Yes, it is, and it was. And several lawsuits have been brought against companies such as Disney and Google, which recently agreed to a settlement without admitting guilt in a class action suit brought by former employees claiming age discrimination.  Sadly, the plaintiffs in the Disney suit lost because Disney was not held responsible.  The guilty party was the intermediary agent who hired the workers and contracted to provide them to Disney.  The workers were left out in the cold!

Far from improving the lives of Americans, these visas have caused great harm to our country in the loss of citizen’s wages and taxes. The lost wages by American IT workers who lost their jobs in 2018 due to the H-1B program is estimated to be in excess of 9.8 billion dollars.

They can also be said to erode our knowledge base of Americans with technical training and skills.  The suppression of wages in these fields is a disincentive to our young people looking forward to a secure, well-paid career.

This situation developed over time.  Job candidates’ visa applications are either presented to USCIS by a petitioning employer or, most often, by the prospective employer’s agent.  These individuals are represented by their prospective employer as having unique knowledge in a specialized field.  The duration of stay on an H-1B visa is three years extendable to six years; with the exception of visa holders in the field of academics.  All others need to reapply after six years.

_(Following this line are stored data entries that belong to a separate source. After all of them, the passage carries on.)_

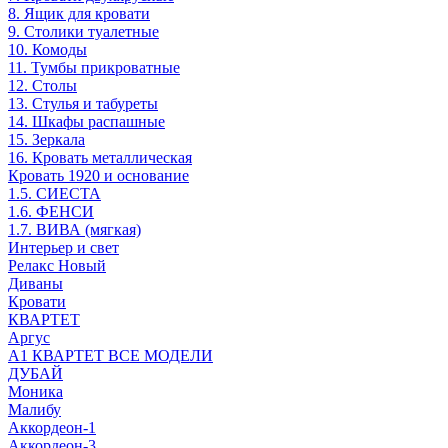
8. Ящик для кровати
9. Столики туалетные
10. Комоды
11. Тумбы прикроватные
12. Столы
13. Стулья и табуреты
14. Шкафы распашные
15. Зеркала
16. Кровать металлическая
Кровать 1920 и основание
1.5. СИЕСТА
1.6. ФЕНСИ
1.7. ВИВА (мягкая)
Интерьер и свет
Релакс Новый
Диваны
Кровати
КВАРТЕТ
Аргус
А1 КВАРТЕТ ВСЕ МОДЕЛИ
ДУБАЙ
Моника
Малибу
Аккордеон-1
Аккордеон-3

The stated purpose of the Immigration Act was to change the level and preference system for admission of immigrants to the USA and to provide for administrative naturalization.  The law raised annual limits on immigration to the USA, revised visa category limits to increase skilled labor immigration, and expand and revise the grounds for removal and inadmissibility.

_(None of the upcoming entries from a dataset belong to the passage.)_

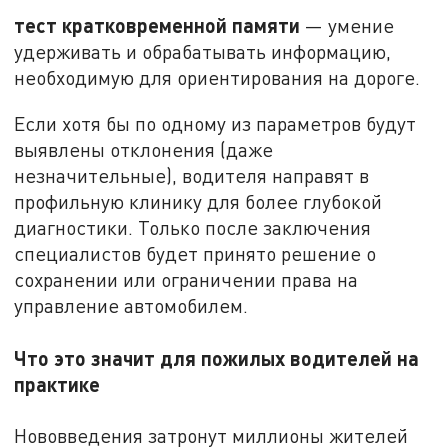
тест кратковременной памяти
— умение
удерживать и обрабатывать информацию,
необходимую для ориентирования на дороге.
Если хотя бы по одному из параметров будут
выявлены отклонения (даже
незначительные), водителя направят в
профильную клинику для более глубокой
диагностики. Только после заключения
специалистов будет принято решение о
сохранении или ограничении права на
управление автомобилем.
Что это значит для пожилых водителей на
практике
Нововведения затронут миллионы жителей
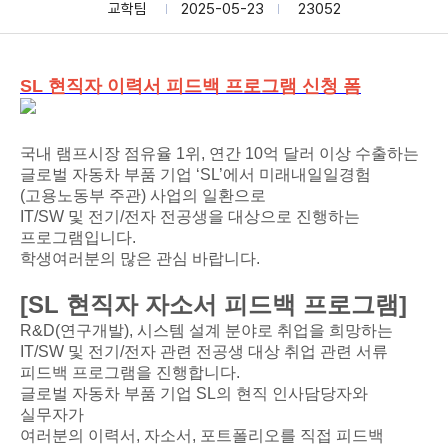
교학팀
2025-05-23
23052
SL 현직자 이력서 피드백 프로그램 신청 폼
국내 램프시장 점유율 1위, 연간 10억 달러 이상 수출하는
글로벌 자동차 부품 기업 ‘SL’에서 미래내일일경험
(고용노동부 주관) 사업의 일환으로
IT/SW 및 전기/전자 전공생을 대상으로 진행하는
프로그램입니다.
학생여러분의 많은 관심 바랍니다.
[SL 현직자 자소서 피드백 프로그램]
R&D(연구개발), 시스템 설계 분야로 취업을 희망하는
IT/SW 및 전기/전자 관련 전공생 대상 취업 관련 서류
피드백 프로그램을 진행합니다.
글로벌 자동차 부품 기업 SL의 현직 인사담당자와
실무자가
여러분의 이력서, 자소서, 포트폴리오를 직접 피드백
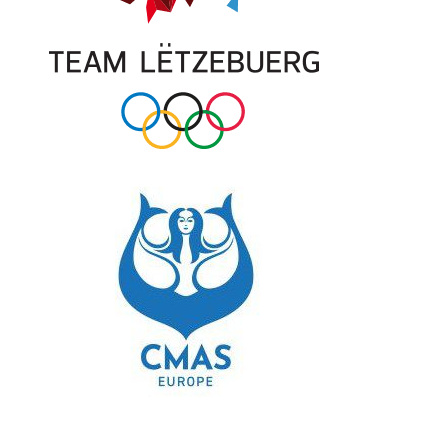
© 2026 All Rights Reserved.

The Immigration Act of 1990 also created the infamous “Diversity visa” also known as the “Lottery Visa” under which numerous terrorists have entered the United States.  The law also established four new categories of nonimmigrant visas: The H2A, H2B, H4B and The Temporary Protected Status (TPS).

The battle to amplify the abuses of this law is now in Congress.  Senate Bill S.368, “The Fairness for High-Skilled Immigrants Act of 2019,” will remove the country caps on foreign workers in the U.S.  It may come to the floor as soon as this month.

Write, call, or email your Senators to oppose Senate Bill S.368.  It would exacerbate the employment crisis among technical, scientific, and academic Americans, damage our economy, and potentially undermine national security.